> DESCRIPTION OF THE TASK
Please carry on the article about the 2021 Saudi Cup announcement below, starting after its last sentence, and leave the data that follows it alone.

> TEXT FOR ANALYSIS
In a press briefing held Tuesday, The Jockey Club of Saudi Arabia (JCSA) announced that the 2021 running of the $20-million Saudi Cup will be held Feb. 20, one week earlier than the date for the inaugural edition of the world’s richest race. The announcement was made by HRH Prince Bandar Bin Khalid Al Faisal, Chairman of the JCSA, who, during a question-and-answer session with the media, also addressed the unresolved situation concerning Maximum Security (New Year’s Day) and his former trainer Jason Servis.

Shortly after Maximum Security crossed the wire first in the 2020 running of the race, Servis, his trainer, was among 27 individuals indicted for allegedly giving his horses performance-enhancing drugs. Subsequently, the JCSA announced that his owners would not be paid their $10-million share of the purse pending a further investigation. Prince Bandar indicated that the JCSA will base its final decision on the outcome of the legal preceding against Servis in the U.S.

“We will have to await what are the results of this investigation (in the U.S.) and act accordingly,” Prince Bandar said. “There are only two choices ahead of us. Either Maximum Security and his team are vindicated and therefore we can pay out the prize money and this becomes history. If not, as per our rules, there will be a disqualification and the prize money will go to the horse who finished second and all of the prize money after that will be adjusted. These are the only two options available to us…We are every encouraged that the U.S. is taking a very serious position when it comes to performance-enhancing drugs and we all know what happens in the U.S. matters.”

Despite the Maximum Security situation, the inaugural running of the Saudi Cup and several supporting stakes races was widely viewed as a major success in terms of the quality of horses that came in from all over the world to participate.

“It’s hard to overstate the success of Saudi Cup 2020 when you consider that in year one of a brand-new international racing event, we attracted some of the very best horses, trainers, and jockeys in the world,” Prince Bandar said. “We witnessed 22 individual group or grade 1 winners, who had accumulated an impressive 34 wins at that level between them. That would be an excellent statistic for even the most well-established race meetings in the world, let alone to have that caliber in year one.”

> DATA EXTRACT
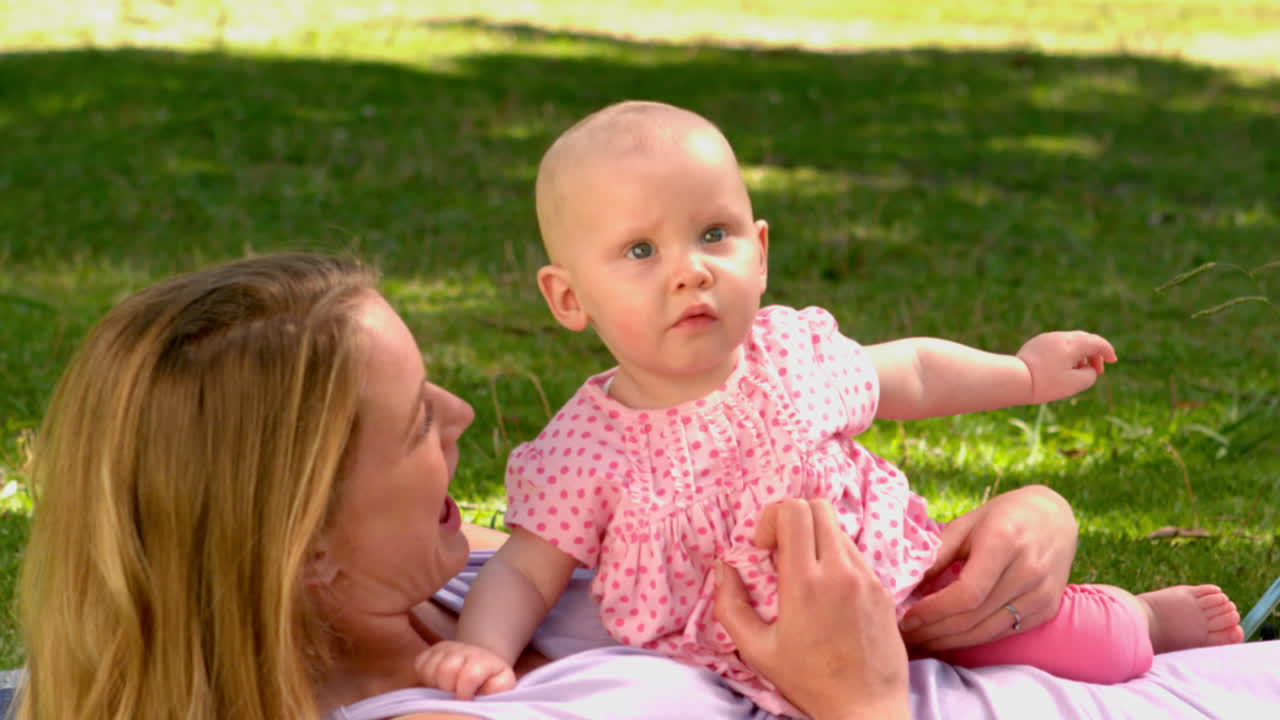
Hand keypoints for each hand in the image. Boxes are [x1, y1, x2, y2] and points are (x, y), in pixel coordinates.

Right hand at [414, 640, 516, 699]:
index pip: (469, 675)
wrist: (481, 661)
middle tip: (454, 695)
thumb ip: (498, 688)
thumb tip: (483, 693)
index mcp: (481, 659)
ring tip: (445, 690)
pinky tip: (437, 682)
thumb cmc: (490, 679)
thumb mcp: (503, 683)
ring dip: (435, 683)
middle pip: (446, 669)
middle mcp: (462, 650)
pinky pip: (419, 664)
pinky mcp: (430, 651)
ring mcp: (444, 649)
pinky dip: (424, 677)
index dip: (465, 692)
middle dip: (448, 688)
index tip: (466, 700)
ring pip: (429, 668)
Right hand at [715, 499, 909, 719]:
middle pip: (817, 506)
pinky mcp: (883, 588)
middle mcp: (840, 571)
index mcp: (805, 582)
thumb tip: (723, 567)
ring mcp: (867, 577)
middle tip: (782, 552)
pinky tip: (829, 592)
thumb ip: (730, 605)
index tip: (765, 550)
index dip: (771, 519)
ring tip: (805, 574)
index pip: (793, 511)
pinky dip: (836, 558)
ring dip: (816, 539)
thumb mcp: (757, 650)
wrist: (866, 707)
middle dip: (792, 518)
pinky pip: (856, 554)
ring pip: (838, 528)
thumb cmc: (808, 681)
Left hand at [899, 485, 1077, 651]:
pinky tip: (950, 639)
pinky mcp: (1047, 610)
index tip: (907, 617)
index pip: (967, 593)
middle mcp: (1028, 572)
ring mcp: (1041, 595)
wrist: (1055, 518)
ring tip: (922, 642)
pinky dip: (973, 640)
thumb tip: (908, 586)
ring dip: (950, 642)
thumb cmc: (1003, 516)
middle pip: (974, 617)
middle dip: (934, 631)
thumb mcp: (966, 523)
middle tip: (906, 637)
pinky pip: (1003, 633)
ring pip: (987, 632)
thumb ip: (938, 553)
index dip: (934, 610)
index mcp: (1005, 543)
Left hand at [1016, 331, 1116, 403]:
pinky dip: (1067, 353)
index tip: (1113, 361)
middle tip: (1097, 369)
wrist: (1014, 380)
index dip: (1108, 351)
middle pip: (1085, 339)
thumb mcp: (1076, 384)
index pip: (1097, 343)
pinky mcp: (1036, 343)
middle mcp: (1060, 337)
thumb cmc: (1046, 384)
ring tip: (1080, 370)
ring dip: (1080, 353)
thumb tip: (1089, 368)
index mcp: (1072, 344)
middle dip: (1094, 353)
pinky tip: (1063, 367)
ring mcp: (1047, 338)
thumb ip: (1090, 375)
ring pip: (1071, 341)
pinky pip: (1058, 344)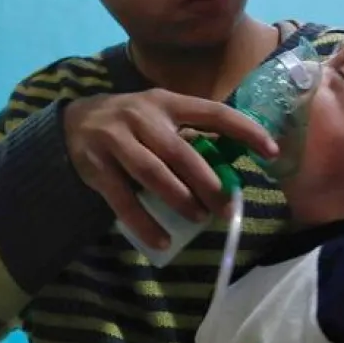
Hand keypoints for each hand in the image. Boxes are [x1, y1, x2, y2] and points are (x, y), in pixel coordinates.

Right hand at [64, 90, 277, 248]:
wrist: (72, 121)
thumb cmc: (130, 123)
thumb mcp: (159, 116)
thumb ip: (188, 133)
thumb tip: (232, 162)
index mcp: (166, 103)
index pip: (213, 112)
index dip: (244, 130)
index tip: (271, 151)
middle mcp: (142, 117)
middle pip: (180, 152)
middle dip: (207, 182)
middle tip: (225, 207)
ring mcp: (116, 140)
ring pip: (152, 174)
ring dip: (180, 199)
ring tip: (198, 218)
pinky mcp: (96, 166)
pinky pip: (123, 200)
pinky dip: (144, 222)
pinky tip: (163, 239)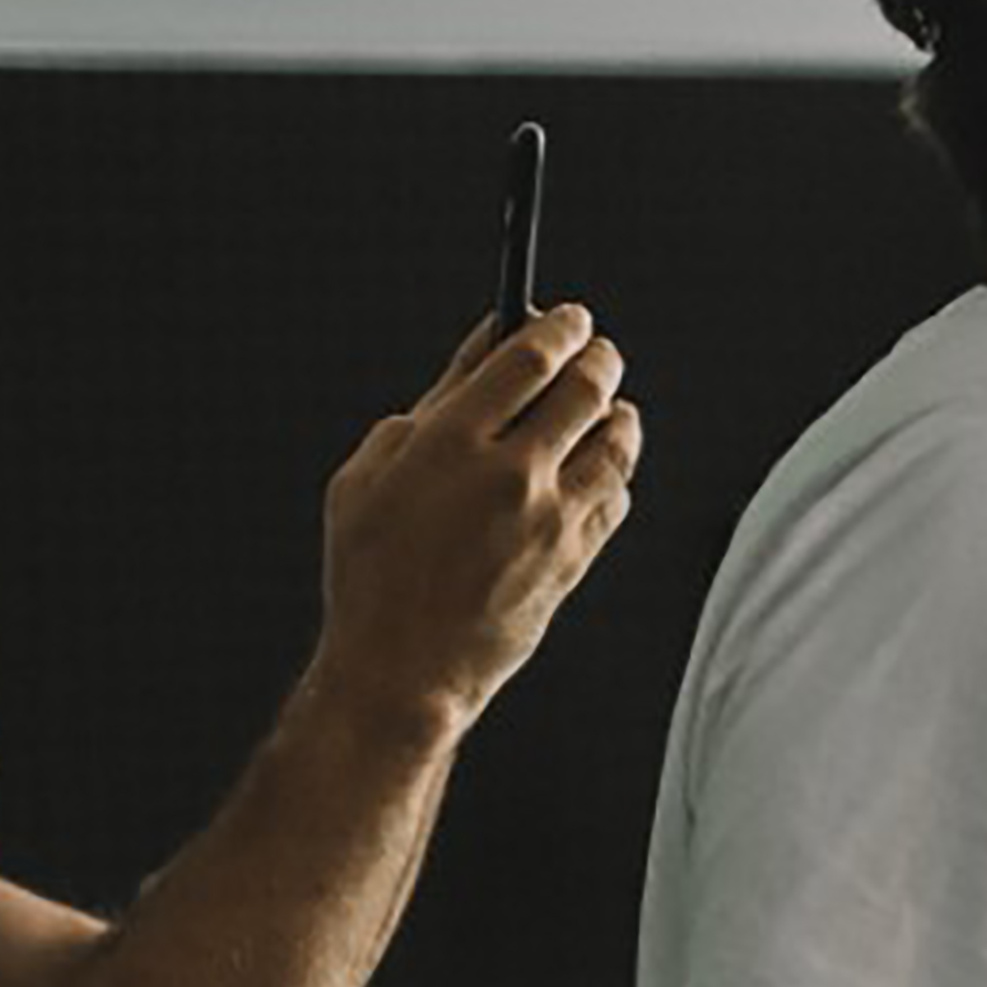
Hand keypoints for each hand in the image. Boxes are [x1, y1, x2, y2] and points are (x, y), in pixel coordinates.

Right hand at [312, 306, 644, 729]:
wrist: (401, 669)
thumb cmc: (372, 573)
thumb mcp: (369, 474)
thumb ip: (431, 406)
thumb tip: (480, 352)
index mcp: (451, 440)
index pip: (530, 354)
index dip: (559, 326)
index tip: (569, 317)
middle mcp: (510, 473)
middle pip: (586, 386)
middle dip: (598, 356)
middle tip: (596, 350)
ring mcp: (551, 518)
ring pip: (616, 439)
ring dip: (617, 411)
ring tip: (608, 406)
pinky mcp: (575, 558)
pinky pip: (617, 495)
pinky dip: (614, 472)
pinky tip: (597, 468)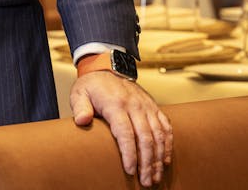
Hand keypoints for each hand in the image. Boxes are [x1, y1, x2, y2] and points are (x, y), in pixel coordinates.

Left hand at [69, 66, 172, 187]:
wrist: (107, 68)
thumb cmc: (92, 86)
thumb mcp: (80, 93)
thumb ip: (80, 107)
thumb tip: (81, 120)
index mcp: (116, 104)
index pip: (126, 132)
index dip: (130, 153)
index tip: (130, 171)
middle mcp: (135, 105)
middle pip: (145, 137)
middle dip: (147, 162)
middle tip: (146, 182)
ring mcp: (146, 106)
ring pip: (159, 135)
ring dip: (158, 158)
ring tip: (156, 177)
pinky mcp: (154, 107)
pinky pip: (165, 127)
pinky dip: (167, 145)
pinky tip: (165, 161)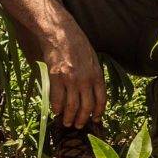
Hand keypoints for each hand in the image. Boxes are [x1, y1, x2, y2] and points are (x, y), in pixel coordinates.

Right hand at [41, 7, 106, 127]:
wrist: (59, 32)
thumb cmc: (77, 42)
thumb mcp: (92, 58)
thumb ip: (93, 75)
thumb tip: (92, 91)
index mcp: (96, 74)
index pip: (101, 100)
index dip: (99, 112)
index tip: (96, 119)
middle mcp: (85, 80)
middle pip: (86, 107)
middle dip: (83, 119)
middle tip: (79, 125)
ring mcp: (70, 80)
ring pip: (71, 106)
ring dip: (69, 117)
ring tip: (67, 122)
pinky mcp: (56, 78)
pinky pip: (57, 98)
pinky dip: (56, 108)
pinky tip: (56, 111)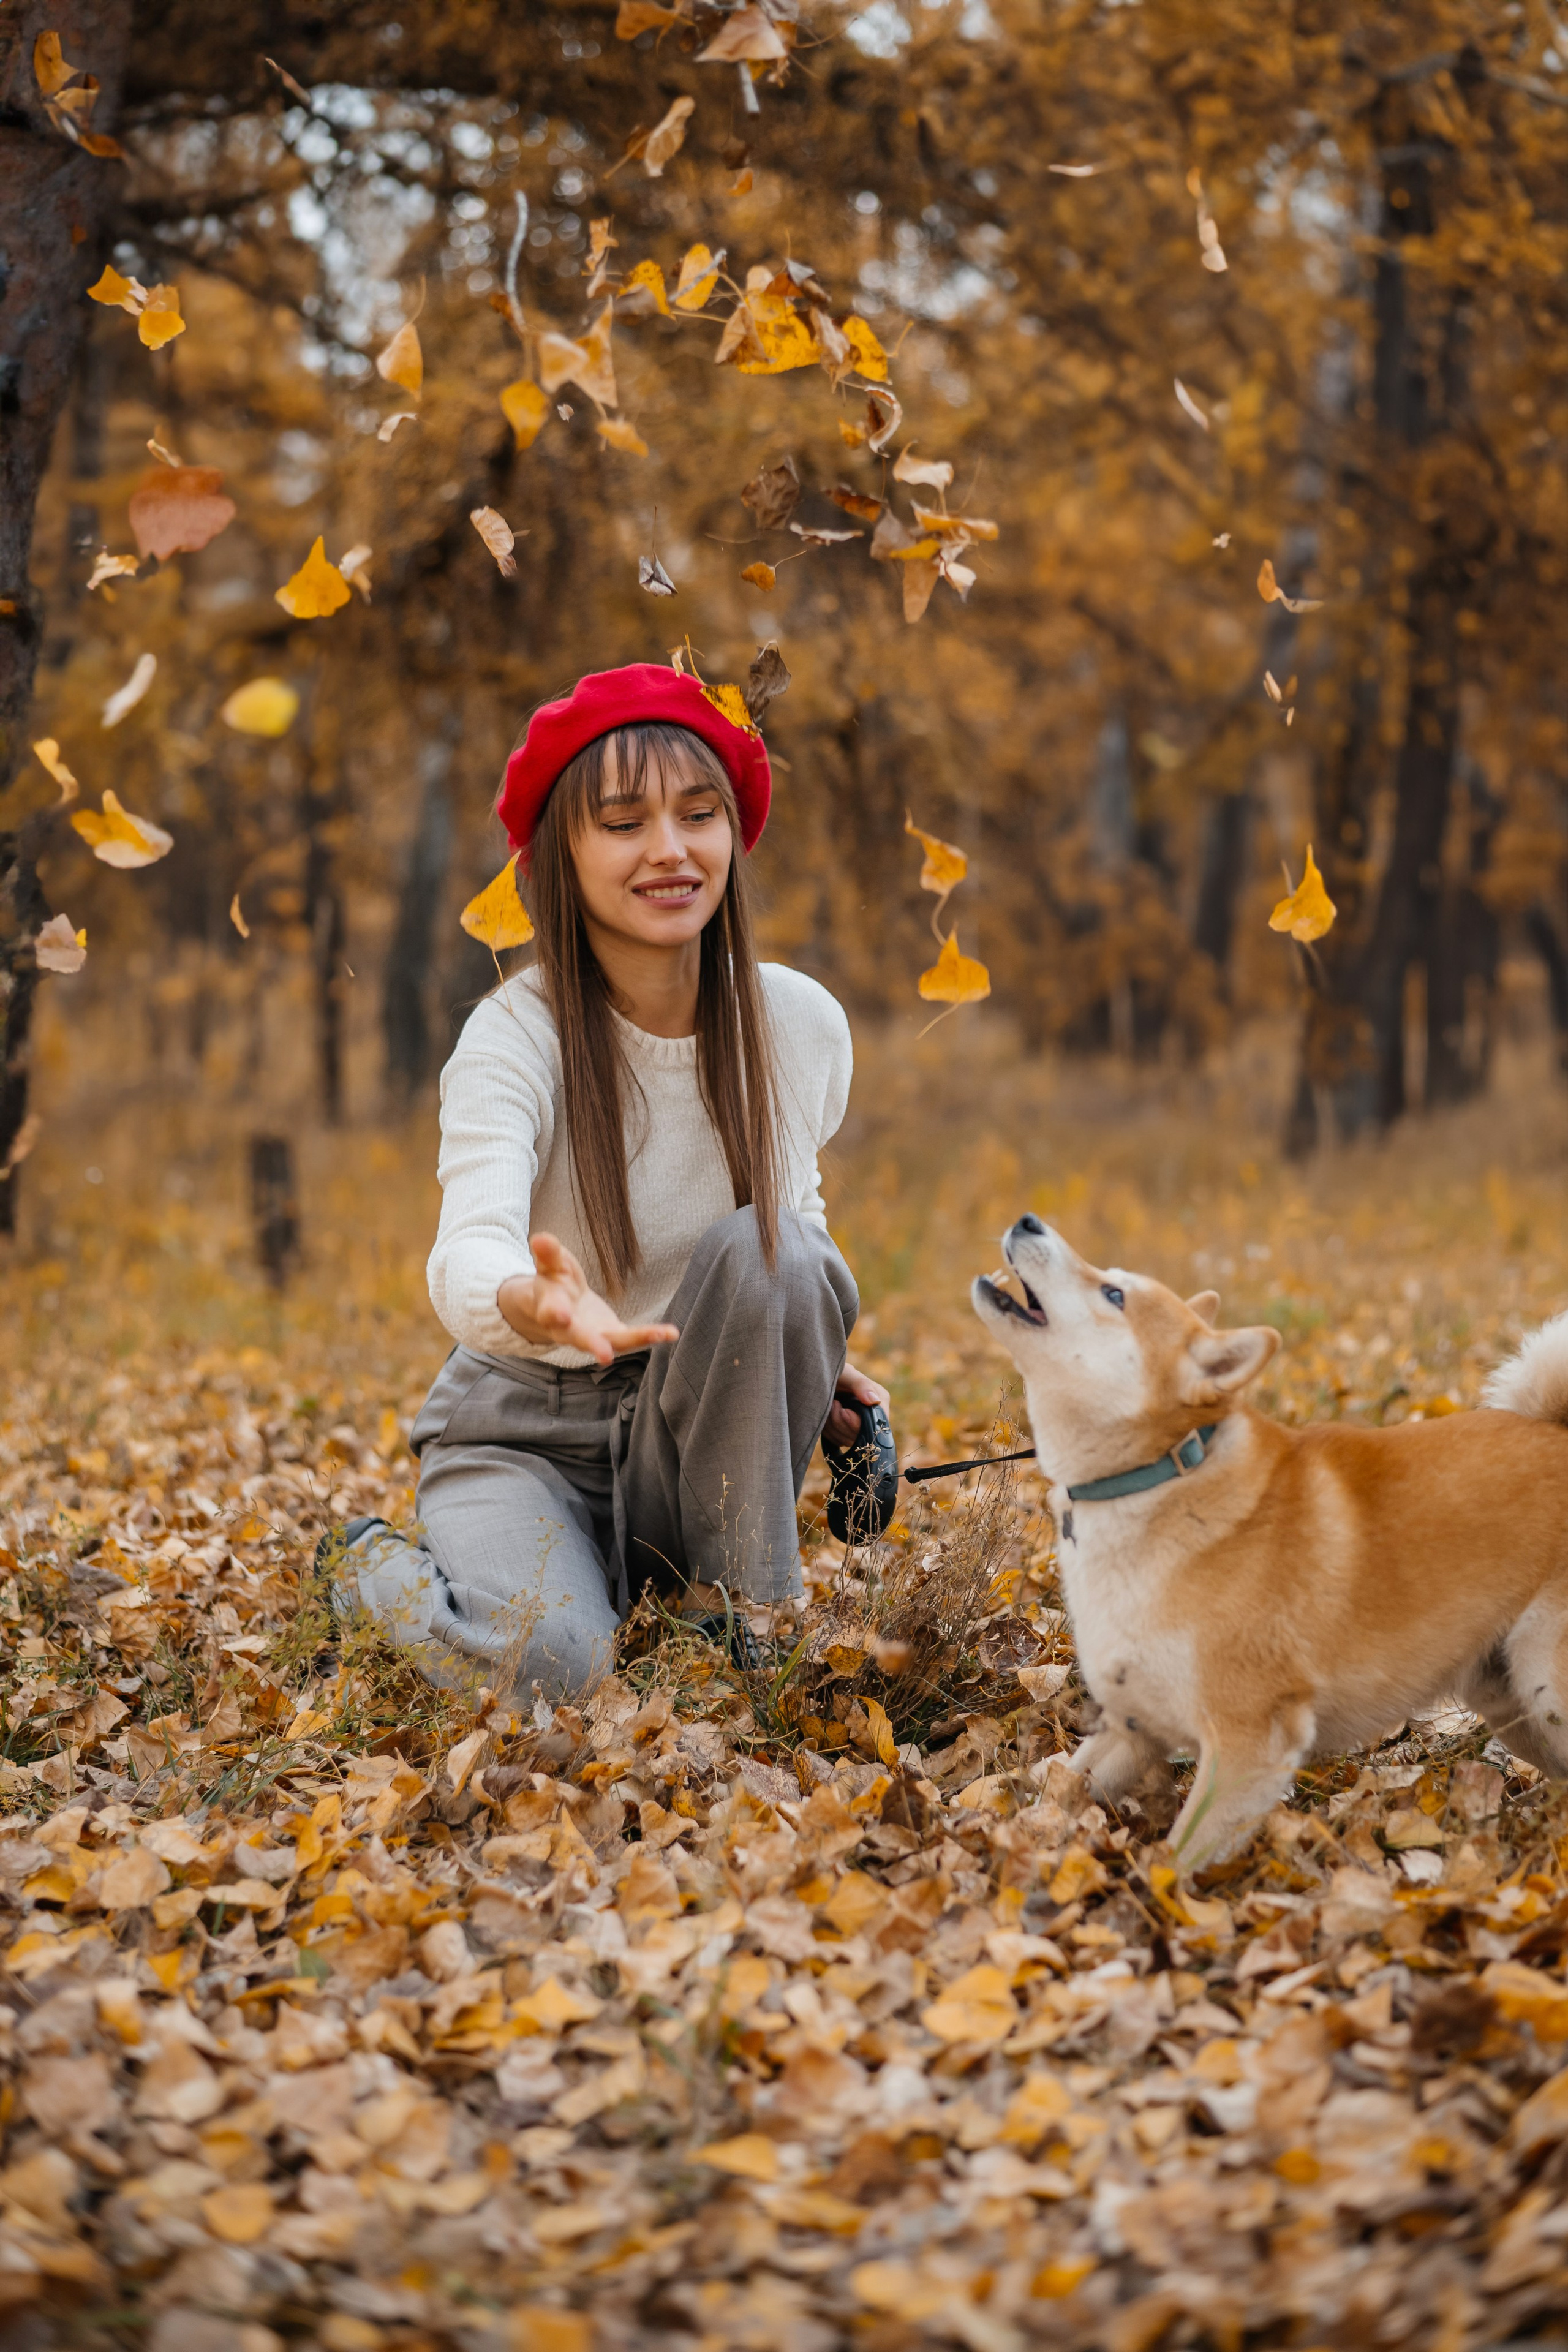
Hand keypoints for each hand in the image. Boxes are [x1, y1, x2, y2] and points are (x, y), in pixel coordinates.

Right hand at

> RESULT BELOW
In an effort to continue to build the event, the JCSA has increased the purses of three races on the undercard, which will raise the total amount of prize money paid out over the two-day meet from $29.2 million to $30.5 million. The most significant increase will come in the Saudi Derby, a 3-year-old race run at 1,600 meters on the dirt. Its purse will go from $800,000 to $1.5 million.

About 10,000 fans attended the 2020 Saudi Cup, and Prince Bandar said efforts are underway to increase the attendance in 2020 by about 30 percent. He acknowledged, however, that the COVID-19 pandemic has meant those plans may be subject to change. He anticipated that, at the very least, owners will be able to attend the races come February.

“Take into account that the situation here in Saudi Arabia is a lot better picture than most parts of the world,” he said. “The question is how accessible will the Kingdom be come February to people from all over the world. That largely depends on how the COVID-19 pandemic turns out in the upcoming months. We will arrange for the teams around the horses and the owners to attend. It remains to be seen what we can do when it comes to spectators.”

JCSA Director of Strategy and International Racing Tom Ryan said it was too early to know which horses will be pointing toward the Saudi Cup. But the JCSA’s presentation included a video clip from Bob Baffert, who said he would be pointing Mucho Gusto (Mucho Macho Man) to the race. Owned by Prince Faisal bin Khaled bin Abdulaziz of Saudi Arabia, Mucho Gusto finished fourth this year.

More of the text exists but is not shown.